The Public Policy Case for Banning Crypto

It's time to stop tiptoeing around this issue. Democratic societies should outright ban crypto.

It's time for politicians to stop listening to so-called "moderate" positions on crypto because they are not moderate. Allowing crypto to continue to exist is the extreme position. Allowing crypto to continue to exist and metastasize is a net negative for society because of the absolutely horrific negative externalities it produces.

Markets function optimally when they facilitate productive investments, catalyzing innovation and propelling economic growth. Cryptocurrencies, however, deviate significantly from this ideal. Crypto is a casino not a market. They do not generate productive economic activity; instead, they foster an environment of speculation that destabilizes the financial systems and erodes investor confidence. By allowing cryptocurrencies to flourish, we are essentially nurturing a beast that thrives on speculative bubbles, much akin to the tulip mania of the 17th century. The volatility associated with cryptocurrencies undermines the foundational stability that markets require to function effectively.

Systemic Risk

One of the gravest concerns regarding the widespread adoption of cryptocurrencies is the systemic risk they pose to the global financial system. Financial markets thrive on stability, trust, and predictability, where institutions are heavily regulated to prevent contagion effects and ensure liquidity. Cryptocurrencies, however, introduce a high degree of volatility and unpredictability into the financial ecosystem while providing no tangible benefits to the real economy.

Systemic risk is not merely a theoretical construct but a palpable threat, as witnessed during various financial crises in history. Cryptocurrencies operate outside the realm of traditional financial regulations, creating a parallel financial system that is vulnerable to hacking, fraud, and sudden market crashes. These unregulated markets can lead to cascading failures, where the collapse of a significant cryptocurrency or exchange can have ripple effects across global financial markets.

Moreover, institutional adoption of cryptocurrencies exacerbates these risks. As traditional financial institutions, including banks and investment firms, begin to include cryptocurrencies in their portfolios, they expose themselves to the same volatilities and uncertainties. This blending of traditional and cryptocurrency markets creates channels through which financial instability in the crypto space can transfer into the regulated financial system, magnifying systemic risk and undermining economic stability.

Consumer Harm

Consumer protection is a cornerstone of well-functioning markets and a fundamental tenet of Keynesian economic thought. Cryptocurrencies, however, have proven to be fertile ground for myriad forms of consumer harm. The opacity and complexity of cryptocurrency transactions make it exceedingly difficult for average consumers to understand the risks involved, paving the way for exploitation and fraud. Fraudulent initial coin offerings, pump and dumps, Ponzi schemes, and misleading marketing tactics have lured countless unsuspecting individuals into investing their life savings into highly speculative assets, only to see them evaporate in sudden market downturns or outright scams. The lack of regulatory oversight means that there are few, if any, safeguards to protect consumers from such rampant exploitation.

The psychological and financial stress caused by gabmling on the extreme volatility of cryptocurrencies cannot be understated. Traditional investments come with their own risks, but they are often mitigated through regulatory mechanisms, investor education, and insurance schemes. Cryptocurrencies, on the other hand, operate in a regulatory vacuum, leaving consumers exposed to wild price swings and the constant threat of total loss.

• [Entries provided]
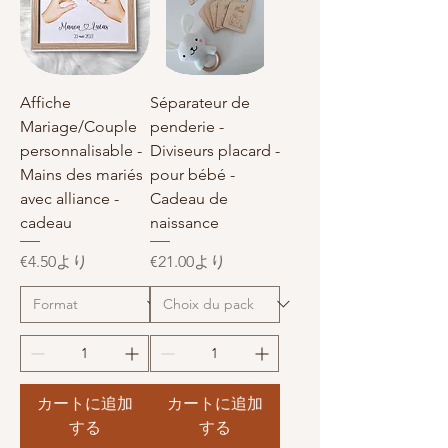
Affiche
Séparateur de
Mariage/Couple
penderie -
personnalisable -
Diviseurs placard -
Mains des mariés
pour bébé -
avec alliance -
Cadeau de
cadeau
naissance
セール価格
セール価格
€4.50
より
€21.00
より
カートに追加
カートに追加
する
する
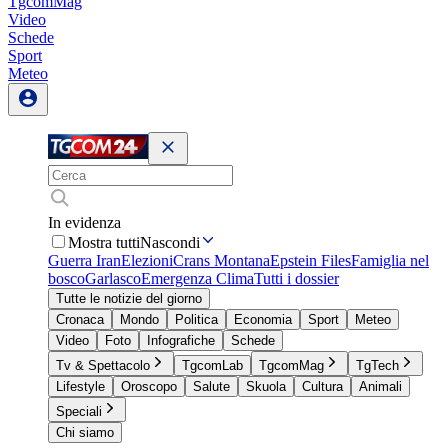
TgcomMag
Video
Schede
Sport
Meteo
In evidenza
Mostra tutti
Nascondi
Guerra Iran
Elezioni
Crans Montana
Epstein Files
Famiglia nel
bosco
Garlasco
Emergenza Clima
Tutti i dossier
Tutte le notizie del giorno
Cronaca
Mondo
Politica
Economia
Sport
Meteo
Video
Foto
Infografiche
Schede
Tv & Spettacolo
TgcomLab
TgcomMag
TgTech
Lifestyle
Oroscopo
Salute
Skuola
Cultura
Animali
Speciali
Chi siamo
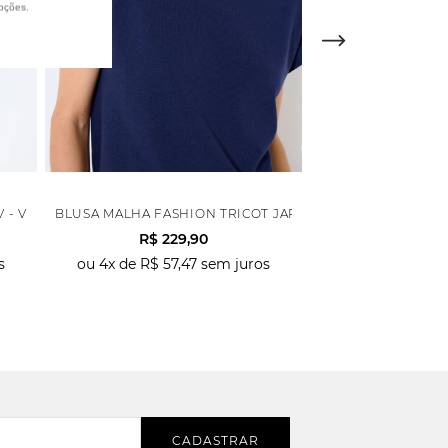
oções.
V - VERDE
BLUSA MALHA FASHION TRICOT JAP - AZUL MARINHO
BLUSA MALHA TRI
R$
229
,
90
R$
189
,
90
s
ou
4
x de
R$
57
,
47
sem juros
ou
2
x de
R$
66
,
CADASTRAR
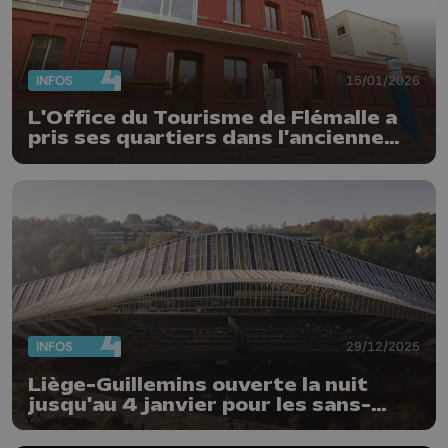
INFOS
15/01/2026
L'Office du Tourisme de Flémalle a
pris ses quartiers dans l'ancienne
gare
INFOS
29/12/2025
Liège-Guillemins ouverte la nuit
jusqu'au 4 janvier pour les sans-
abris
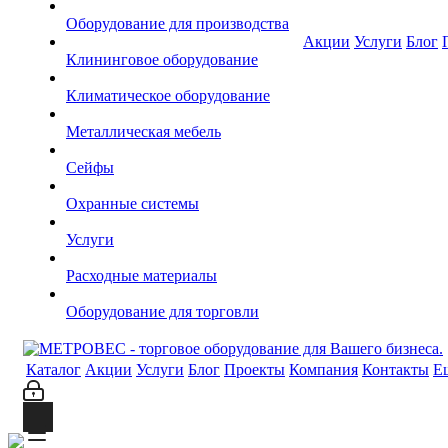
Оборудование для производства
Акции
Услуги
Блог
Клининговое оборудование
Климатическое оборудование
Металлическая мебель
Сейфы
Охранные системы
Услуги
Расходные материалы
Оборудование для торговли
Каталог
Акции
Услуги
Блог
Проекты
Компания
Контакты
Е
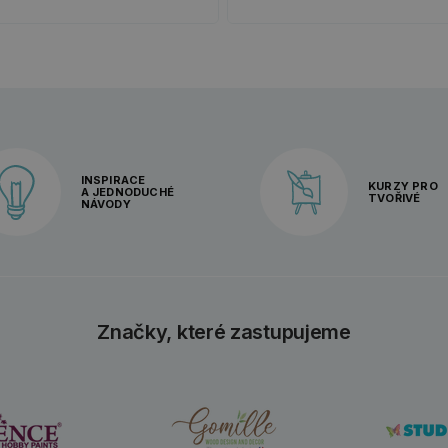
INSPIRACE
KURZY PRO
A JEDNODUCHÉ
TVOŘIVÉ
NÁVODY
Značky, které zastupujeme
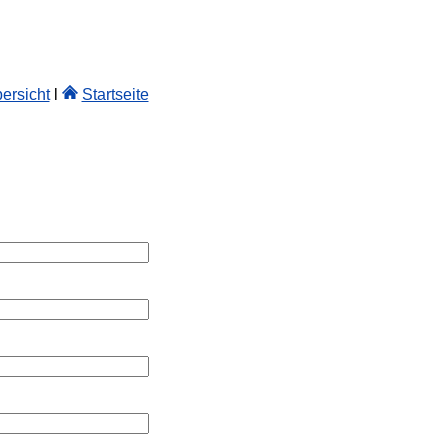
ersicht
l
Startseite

• [What to produce] In the essay on banning crypto, to what historical episode are the speculative bubbles of cryptocurrencies likened? This data is not required.

• [Solution to the problem] The tulip mania of the 17th century.